Pour le juriste, cette décision est doublement problématique. D'abord, du fait de la composition de la commission. Depuis l'adoption, en 2007, de la LRU (Loi relative aux libertés et responsabilités des universités), des comités de sélection sont en charge du recrutement des maîtres de conférences et des professeurs d'université. Ils regroupent, à égale proportion, des enseignants-chercheurs de l'établissement et d'autres qui lui sont étrangers.
Dans cette affaire, quatre des six enseignants-chercheurs issus de l'université Toulouse Jean-Jaurès viennent du même laboratoire que la candidate finalement recrutée. Deux membres du comité de sélection, pourtant extérieure à l'établissement, étaient par ailleurs rapporteurs de sa thèse.
L'avocat estime aussi que son "client a un parcours universitaire exemplaire". Difficile de mesurer les qualités humaines respectives des candidats, forcément décisives dans un tel processus. Reste que son client compte quatre fois plus de publications que la candidate retenue et des expériences correspondant exactement à l'offre émise par l'université. Contactée, l'université précise ne pas avoir "été saisie de cette plainte" et refuse de communiquer pour l'instant sur ce cas.
Une jurisprudence floue
"Mon objectif, c'est de dénoncer les pratiques de recrutement de certaines universités, pas de me faire intégrer à Toulouse", précise le requérant, joint par EducPros par téléphone. Il a longtemps hésité à saisir le tribunal administratif, craignant que cette démarche puisse le gêner dans ses futures candidatures. Pour les mêmes raisons, il préfère rester anonyme.
C'est que le localisme clive depuis très longtemps la communauté universitaire. La problématique n'a pas évolué depuis l'adoption de la LRU et les chiffres de l'endo-recrutement n'ont que peu évolué depuis 2008. En 2016, 20 % des nouveaux maîtres de conférences ont été recrutés dans leur propre université. Une statistique qui monte à 44 % pour les professeurs d'universités. "Les chiffres montrent d'ailleurs que l'intégration au sein même des comités de sélection de personnalités extérieures aux établissements ne permets pas de faire diminuer le recrutement local", analyse Franck Loureiro, secrétaire général adjoint du Sgen-CFDT.
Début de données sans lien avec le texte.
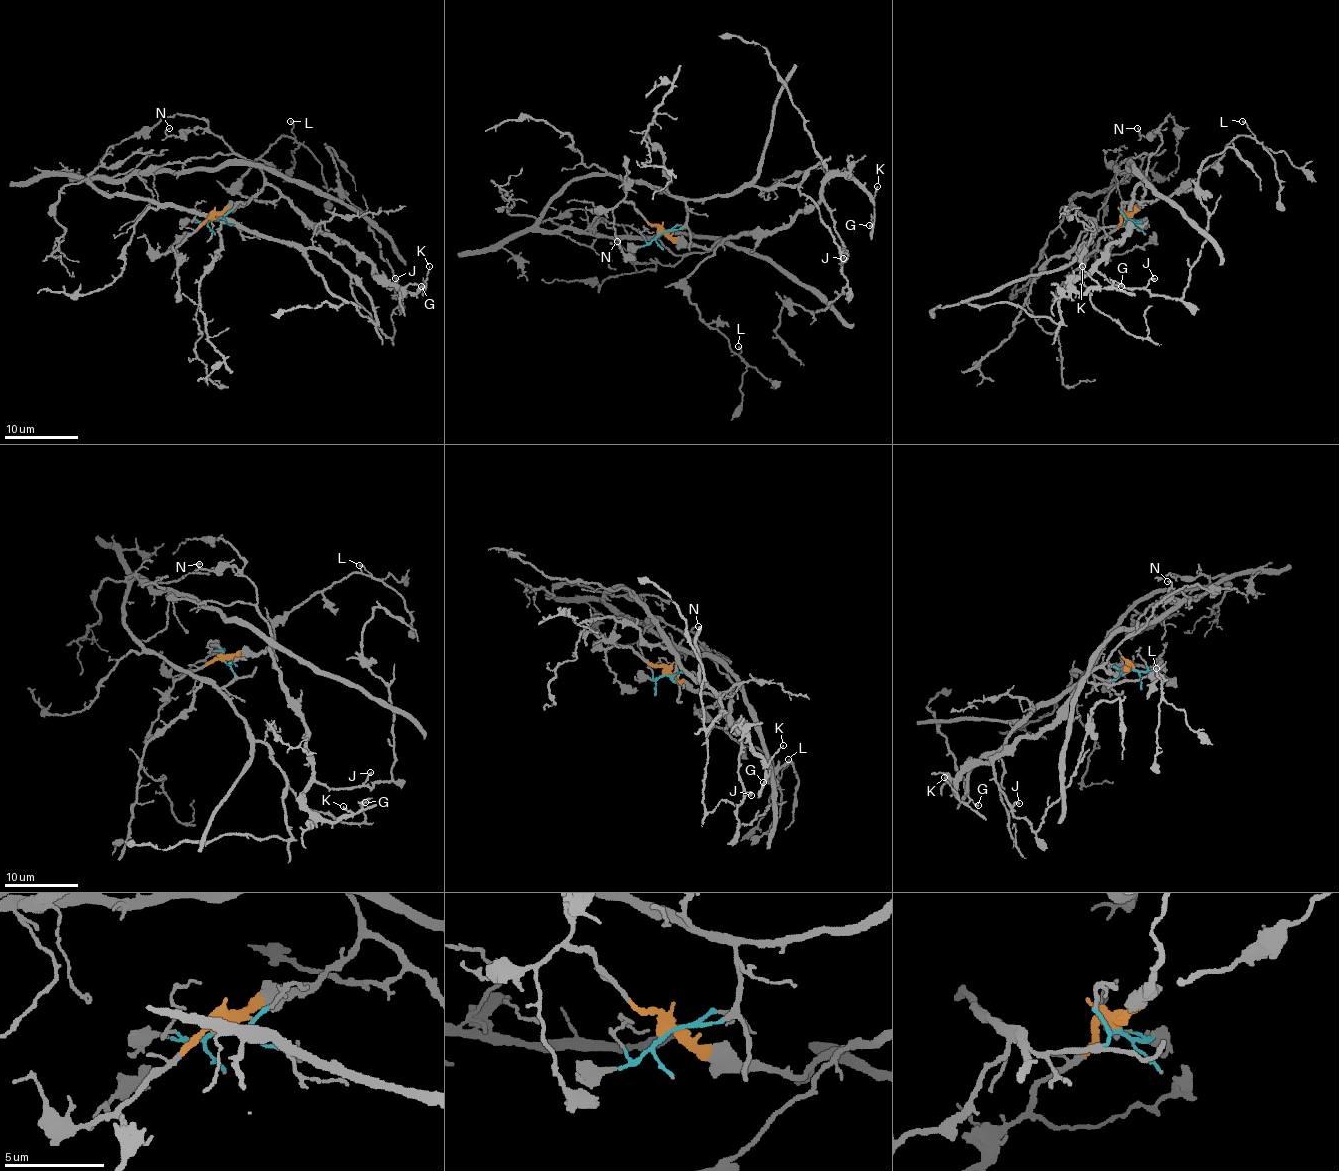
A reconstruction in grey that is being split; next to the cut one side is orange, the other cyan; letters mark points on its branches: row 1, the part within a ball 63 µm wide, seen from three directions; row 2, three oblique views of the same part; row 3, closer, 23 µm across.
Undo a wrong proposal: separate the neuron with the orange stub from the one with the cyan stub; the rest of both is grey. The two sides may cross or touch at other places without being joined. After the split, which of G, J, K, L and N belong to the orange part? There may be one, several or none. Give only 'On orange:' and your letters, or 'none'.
On orange: G, J, K, L, N

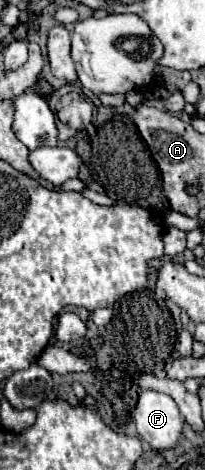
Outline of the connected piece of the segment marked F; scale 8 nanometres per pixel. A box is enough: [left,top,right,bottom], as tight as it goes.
[131,390,185,450]

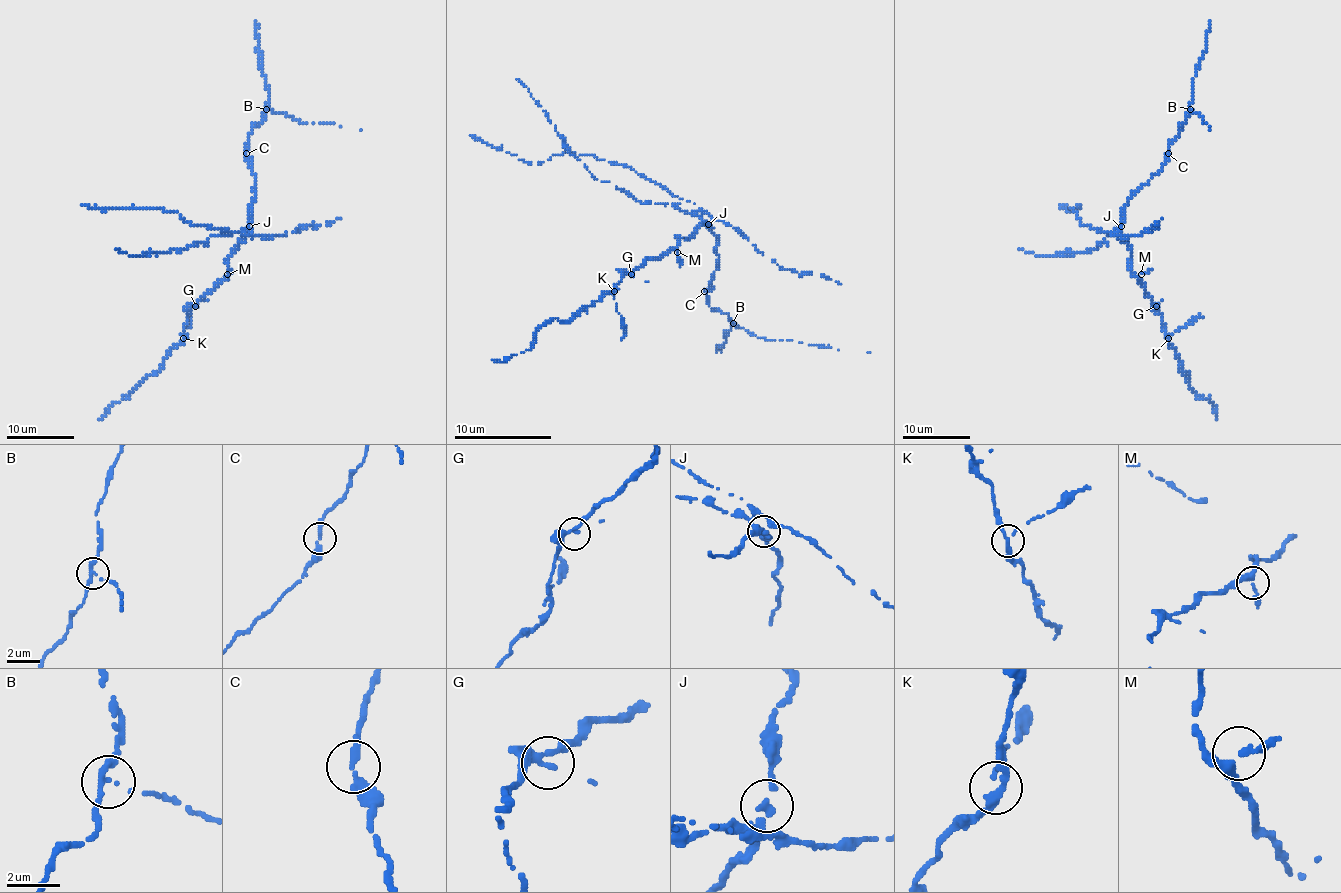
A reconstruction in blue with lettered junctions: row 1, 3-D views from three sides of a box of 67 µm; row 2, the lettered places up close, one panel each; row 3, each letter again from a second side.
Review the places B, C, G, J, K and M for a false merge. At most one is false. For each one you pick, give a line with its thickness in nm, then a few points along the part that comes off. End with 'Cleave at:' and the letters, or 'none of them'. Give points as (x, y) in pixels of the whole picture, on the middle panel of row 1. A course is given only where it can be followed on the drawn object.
J: 240 nm | (709, 223), (699, 208), (628, 167), (565, 152), (543, 162), (524, 162), (516, 155), (470, 135)
Cleave at: J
Tous [les contentieux] ne ciblent pas le localisme, mais beaucoup s'intéressent à un problème connexe : l'impartialité du jury.
(E. Roux)
"Malgré tout, l'endo-recrutement est un problème, mais les cas litigieux sont très rares". "Il y a régulièrement des contentieux relatifs aux recrutements, précise de son côté Emmanuel Roux, président de l'université de Nîmes et de la commission juridique de la CPU. Tous ne ciblent pas le localisme, mais beaucoup s'intéressent à un problème connexe : l'impartialité du jury. Des recours favorisés par une jurisprudence encore floue." En juin 2017, le tribunal administratif de La Réunion avait annulé la procédure de recrutement d'un maître de conférences en histoire, estimant "que les conditions dans lesquelles s'étaient déroulés les travaux du comité de sélection n'étaient pas conformes aux exigences de la réglementation applicable".
Un manque de temps qui peut coûter cher
Professeur d'université à la faculté d'économie de Poitiers et auteur de l'article "Le localisme dans le monde académique : une autre approche", Olivier Bouba-Olga nuance : "Même si certains cas sont manifestement injustes, je ne pense pas que l'endo-recrutement soit une grosse problématique en France. Le vrai problème, c'est le temps."
L'ancien doyen de la faculté d'économie de Poitiers a déjà participé à plusieurs procédures de recrutement : "On a peu de temps pour examiner les dossiers et les auditions durent au maximum trente minutes. On manque de temps et de moyens alors que l'on recrute quelqu'un qui, potentiellement, fera toute sa carrière au sein du laboratoire." Un temps que les universités peuvent ensuite perdre devant les tribunaux.